British Columbia

Protesters target Olympic torch run

Anti-Olympic activists are making no secret of where and when they plan to protest against the Olympic flame as torchbearers wend their way through Metro Vancouver. But the activists are not saying just what they're planning to do.

Anti-Olympic activists are making no secret of where and when they plan to protest against the Olympic flame as torch-bearers wend their way through Metro Vancouver. But the activists are not saying exactly what they're planning to do.

The ironically named 2010 Welcoming Committee announced at a news conference in front of the Olympic countdown clock Monday that they would make their presence felt during the torch relay at least five times between Tuesday and Friday, the last day of the marathon cross-country run.

Police have said that protests would be tolerated along the torch's 44,000-kilometre trek as long as they were lawful.

One protest leader hinted Monday that what activist groups had in mind in coming days would not be quiet. 

"I think lawful is a code word for silent," said activist Alyssa Westergaard-Thorpe of the Olympic Resistance Movement.

"They want silent protests as far away from the Olympics as possible and that's not something we're willing to go along with."

Torch relay protest schedule

Unspecified protest activities were announced for the following events:

  • Tuesday afternoon at Delta municipal hall in Ladner.
  • On Thursday, at about 4 p.m. PT at Langara College near 49th Ave. West and Cambie Street.
  • At about 5 p.m. Thursday on the University of British Columbia campus.
  • At 9 a.m. Friday in Pigeon park at Hastings and Carrall, as the torch travels through the Downtown Eastside.
  • And at about 10 a.m. along Commercial Drive.

Infiltration allegation

The protesters said Monday their group had been infiltrated by undercover police and said the infiltrators might try to cause trouble so that uniformed police could crack down.

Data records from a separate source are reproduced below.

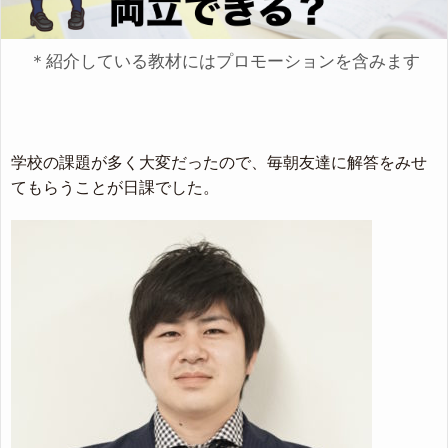
＊紹介している教材にはプロモーションを含みます
学校の課題が多く大変だったので、毎朝友達に解答をみせ
てもらうことが日課でした。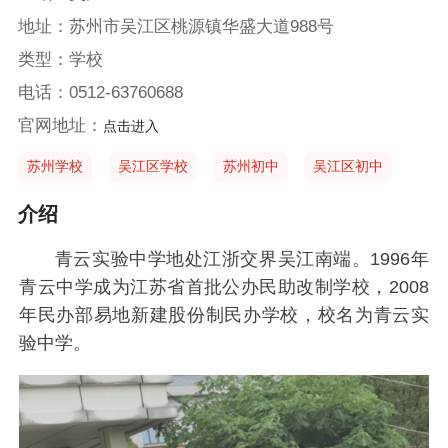
地址：苏州市吴江区桃源镇华盛大道988号
类型：学校
电话：0512-63760688
官网地址：
点击进入
苏州学校
吴江区学校
苏州初中
吴江区初中
介绍
青云实验中学地处江浙交界吴江南端。1996年
青云中学成为江苏省首批公办民助改制学校，2008
年民办部易地新建股份制民办学校，校名为青云实
验中学。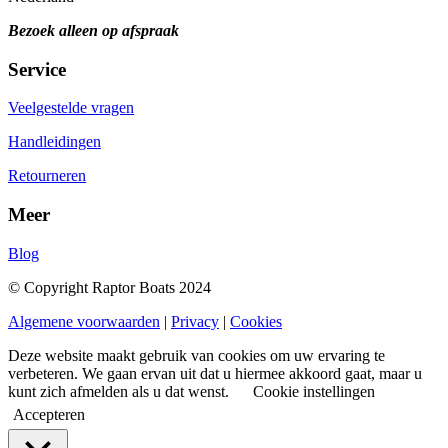
Bezoek alleen op afspraak
Service
Veelgestelde vragen
Handleidingen
Retourneren
Meer
Blog
© Copyright Raptor Boats 2024
Algemene voorwaarden
|
Privacy
|
Cookies
Deze website maakt gebruik van cookies om uw ervaring te
verbeteren. We gaan ervan uit dat u hiermee akkoord gaat, maar u
kunt zich afmelden als u dat wenst.
Cookie instellingen
Accepteren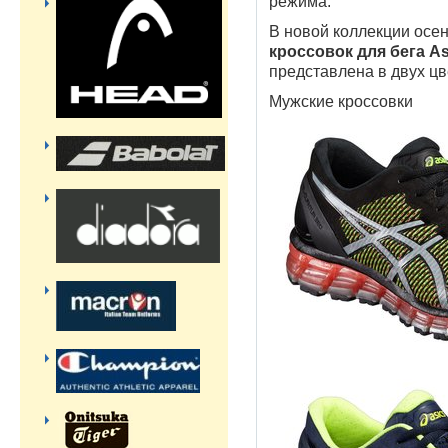
режима.
В новой коллекции осен
кроссовок для бега A
представлена в двух цве
Мужские кроссовки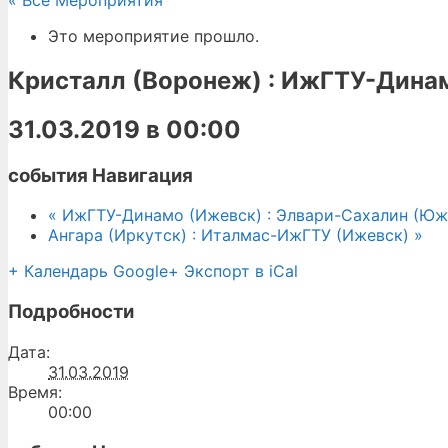
« Все Мероприятия
Это мероприятие прошло.
Кристалл (Воронеж) : ИжГТУ-Дина
31.03.2019 в 00:00
события Навигация
«
ИжГТУ-Динамо (Ижевск) : Элвари-Сахалин (Юж
Ангара (Иркутск) : Италмас-ИжГТУ (Ижевск)
»
+ Календарь Google
+ Экспорт в iCal
Подробности
Дата:
31.03.2019
Время:
00:00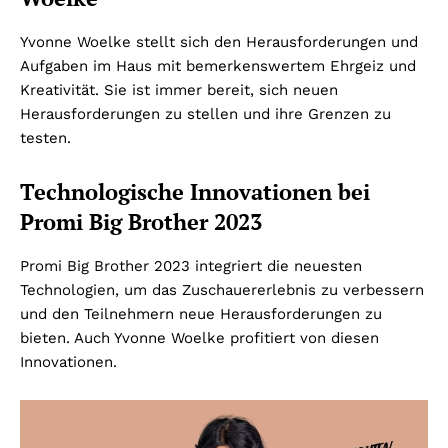
Yvonne Woelke stellt sich den Herausforderungen und
Aufgaben im Haus mit bemerkenswertem Ehrgeiz und
Kreativität. Sie ist immer bereit, sich neuen
Herausforderungen zu stellen und ihre Grenzen zu
testen.
Technologische Innovationen bei
Promi Big Brother 2023
Promi Big Brother 2023 integriert die neuesten
Technologien, um das Zuschauererlebnis zu verbessern
und den Teilnehmern neue Herausforderungen zu
bieten. Auch Yvonne Woelke profitiert von diesen
Innovationen.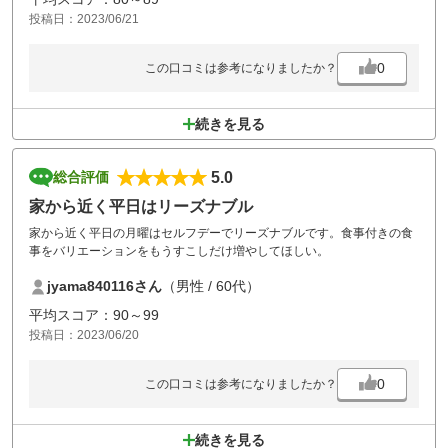
投稿日：2023/06/21
0
この口コミは参考になりましたか？
続きを見る
5.0
総合評価
家から近く平日はリーズナブル
家から近く平日の月曜はセルフデーでリーズナブルです。食事付きの食
事をバリエーションをもうすこしだけ増やしてほしい。
jyama840116さん
（男性 / 60代）
平均スコア：90～99
投稿日：2023/06/20
0
この口コミは参考になりましたか？
続きを見る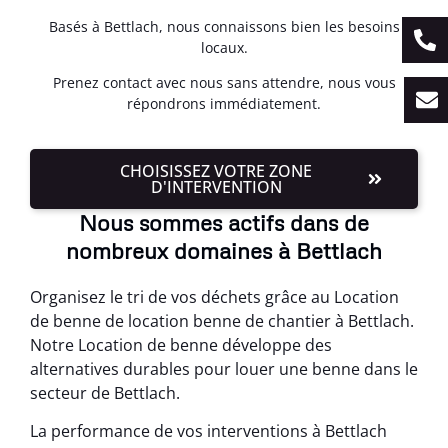
Basés à Bettlach, nous connaissons bien les besoins
locaux.
Prenez contact avec nous sans attendre, nous vous
répondrons immédiatement.
CHOISISSEZ VOTRE ZONE
D'INTERVENTION
Nous sommes actifs dans de
nombreux domaines à Bettlach
Organisez le tri de vos déchets grâce au Location
de benne de location benne de chantier à Bettlach.
Notre Location de benne développe des
alternatives durables pour louer une benne dans le
secteur de Bettlach.
La performance de vos interventions à Bettlach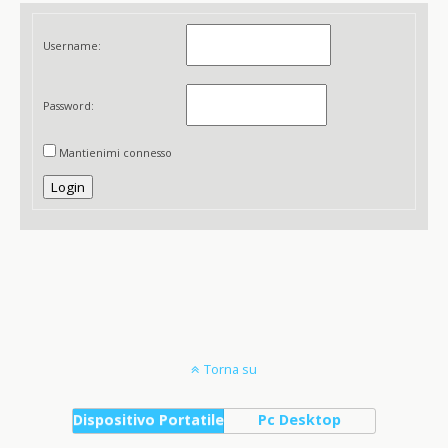
Username:
Password:
Mantienimi connesso
Login
Torna su
Dispositivo Portatile
Pc Desktop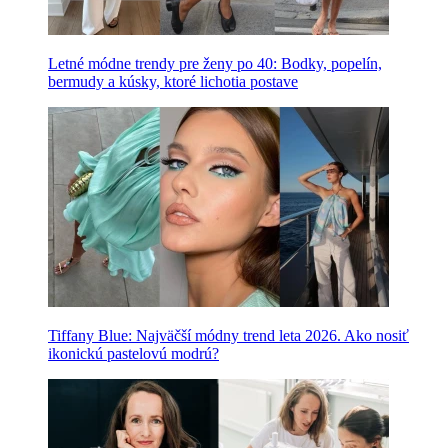
Letné módne trendy pre ženy po 40: Bodky, popelín,
bermudy a kúsky, ktoré lichotia postave
Tiffany Blue: Najväčší módny trend leta 2026. Ako nosiť
ikonickú pastelovú modrú?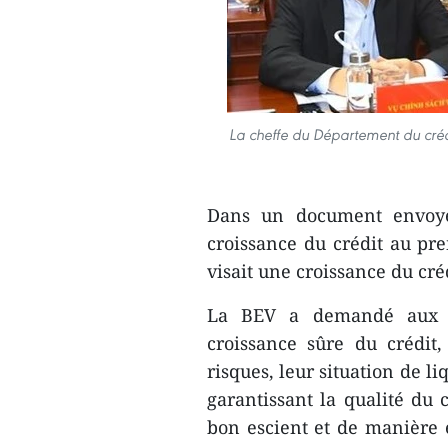
La cheffe du Département du créd
Dans un document envoyé 
croissance du crédit au pr
visait une croissance du cr
La BEV a demandé aux ét
croissance sûre du crédit
risques, leur situation de li
garantissant la qualité du c
bon escient et de manière e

A similar ruse was said to have been tried at a G7 summit meeting in Montebello, Que., in 2007 when police allegedly disguised themselves as demonstrators but were discovered.

"Cops seem to have a weird thing," said Bob Ages of the Council of Canadians.

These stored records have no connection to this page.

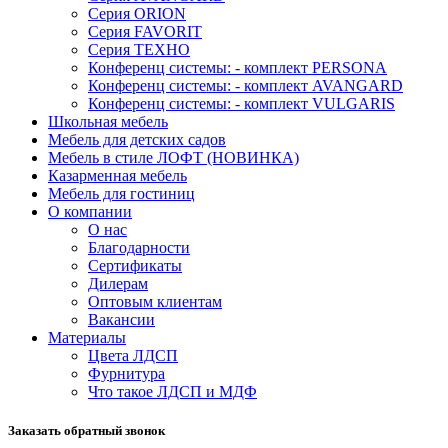
Серия ORION
Серия FAVORIT
Серия ТЕХНО
Конференц системы: - комплект PERSONA
Конференц системы: - комплект AVANGARD
Конференц системы: - комплект VULGARIS
Школьная мебель
Мебель для детских садов
Мебель в стиле ЛОФТ (НОВИНКА)
Казарменная мебель
Мебель для гостиниц
О компании
О нас
Благодарности
Сертификаты
Дилерам
Оптовым клиентам
Вакансии
Материалы
Цвета ЛДСП
Фурнитура
Что такое ЛДСП и МДФ
Заказать обратный звонок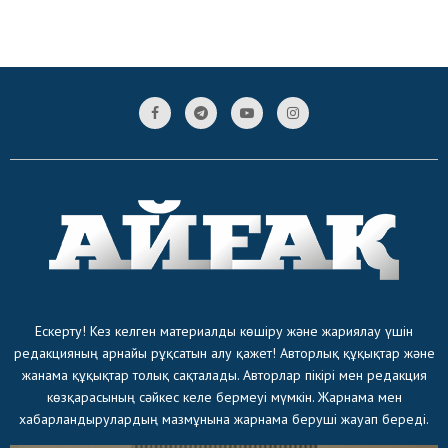
Ескерту! Кез келген материалды көшіру және жариялау үшін
редакцияның арнайы рұқсатын алу қажет! Авторлық құқықтар және
жанама құқықтар толық сақталады. Авторлар пікірі мен редакция
көзқарасының сәйкес келе бермеуі мүмкін. Жарнама мен
хабарландырулардың мазмұнына жарнама беруші жауап береді.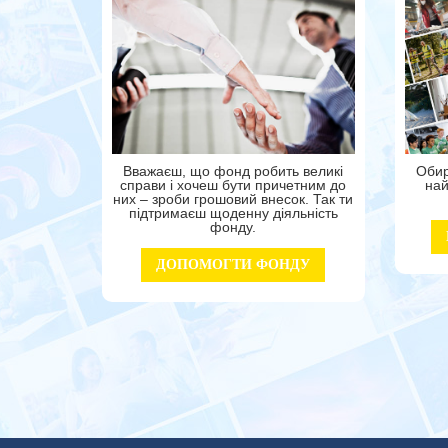
Вважаєш, що фонд робить великі
Обир
справи і хочеш бути причетним до
най
них – зроби грошовий внесок. Так ти
підтримаєш щоденну діяльність
фонду.
ДОПОМОГТИ ФОНДУ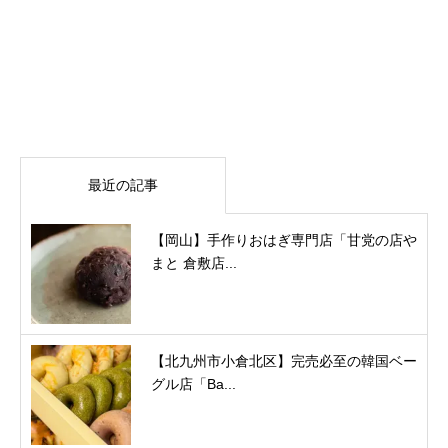
最近の記事
【岡山】手作りおはぎ専門店「甘党の店や
まと 倉敷店...
【北九州市小倉北区】完売必至の韓国ベー
グル店「Ba...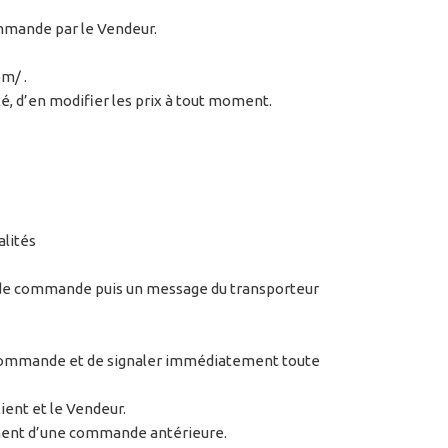
ommande par le Vendeur.
m/ .
té, d’en modifier les prix à tout moment.
alités
ion de commande puis un message du transporteur
 la commande et de signaler immédiatement toute
ient et le Vendeur.
aiement d’une commande antérieure.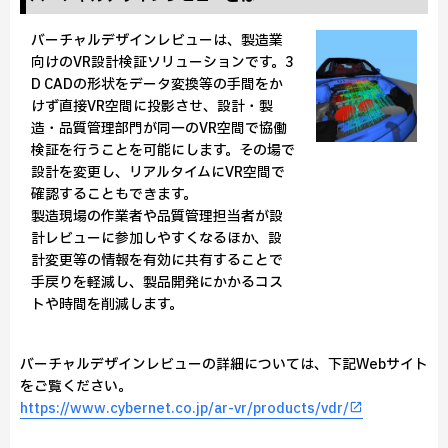
バーチャルデザインレビューは、製造業
向けのVR設計検証ソリューションです。3
D CADの形状をデータ変換等の手間をか
けず直接VR空間に投影させ、設計・製
造・品質管理部門が同一のVR空間で協働
検証を行うことを可能にします。その場で
設計を変更し、リアルタイムにVR空間で
確認することもできます。
製造現場の作業者や品質管理担当者が設
計レビューに参加しやすくなるほか、設
計変更等の情報を有効に共有することで
手戻りを軽減し、製品開発にかかるコス
トや時間を削減します。
バーチャルデザインレビューの詳細については、下記Webサイト
をご覧ください。
https://www.cybernet.co.jp/ar-vr/products/vdr/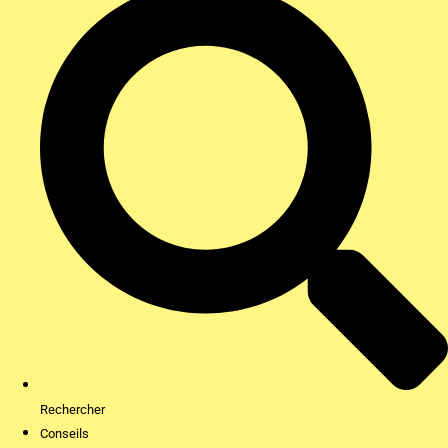
Rechercher
Conseils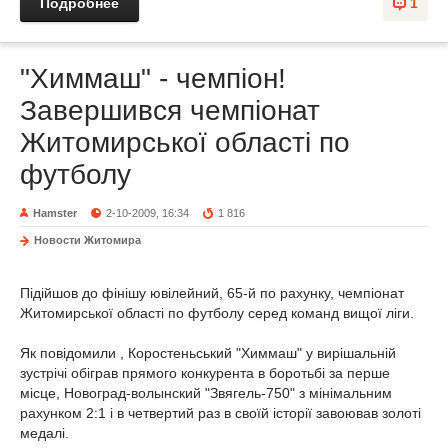
Подробнее
1
"Химмаш" - чемпіон!
Завершився чемпіонат
Житомирської області по
футболу
Hamster
2-10-2009, 16:34
1 816
Новости Житомира
Підійшов до фінішу ювілейний, 65-й по рахунку, чемпіонат
Житомирської області по футболу серед команд вищої ліги.
Як повідомили , Коростеньський "Химмаш" у вирішальній
зустрічі обіграв прямого конкурента в боротьбі за перше
місце, Новоград-волынский "Звягель-750" з мінімальним
рахунком 2:1 і в четвертий раз в своїй історії завоював золоті
медалі.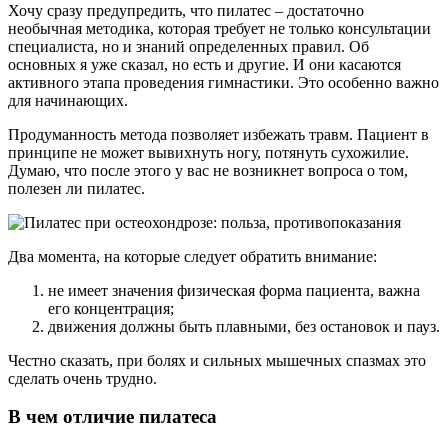
Хочу сразу предупредить, что пилатес – достаточно
необычная методика, которая требует не только консультации
специалиста, но и знаний определенных правил. Об
основных я уже сказал, но есть и другие. И они касаются
активного этапа проведения гимнастики. Это особенно важно
для начинающих.
Продуманность метода позволяет избежать травм. Пациент в
принципе не может вывихнуть ногу, потянуть сухожилие.
Думаю, что после этого у вас не возникнет вопроса о том,
полезен ли пилатес.
Два момента, на которые следует обратить внимание:
не имеет значения физическая форма пациента, важна
его концентрация;
движения должны быть плавными, без остановок и пауз.
Честно сказать, при болях и сильных мышечных спазмах это
сделать очень трудно.
В чем отличие пилатеса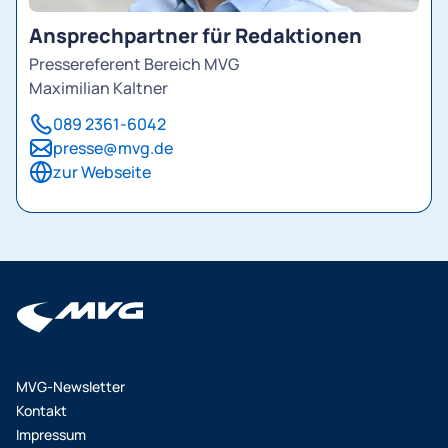
Ansprechpartner für Redaktionen
Pressereferent Bereich MVG
Maximilian Kaltner
089 2361-6042
presse@mvg.de
zur Webseite
MVG-Newsletter
Kontakt
Impressum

"No matter how they dress up, they always wear the same shoes or boots, so it makes them easy to spot."

Other activist groups said Friday that they planned a large protest outside BC Place stadium on the afternoon of Feb. 12 where the Games opening ceremonies will be held.

IOC accepts protests

Officials with the International Olympic Committee and the local organizing committee, known as VANOC, said Monday they were confident all protests during the Games would be peaceful and would not cause any major disruptions during the Games.

"We have to accept protests and there will be some and fine, let's leave it. We are used to that," said Gerhard Heiberg, a member of the IOC's executive board, at a Vancouver news conference Monday.

"For us, it's not an issue. We accept protest, we accept people protesting," said IOC president Jacques Rogge.

"This is free, democratic freedom of expression," Rogge said.

"What we want is no violence and we want the people to respect the laws of the country and then there is no problem."

Olympic critics have complained the RCMP-led unit overseeing Olympic security has harassed activists by approaching them on the street and speaking with their neighbours and members of their families.

They also complain that protesters from outside the country have been stopped or questioned at the border, most recently this past weekend when Martin Macias Jr., an American who led a group opposed to Chicago's bid for the 2016 Games, was denied entry into Canada.

"The police have worked really hard to intimidate and discourage people from expressing themselves, so I hope they will be brave come the Olympics and realize we have nothing to fear if we have the numbers," said Westergard-Thorpe.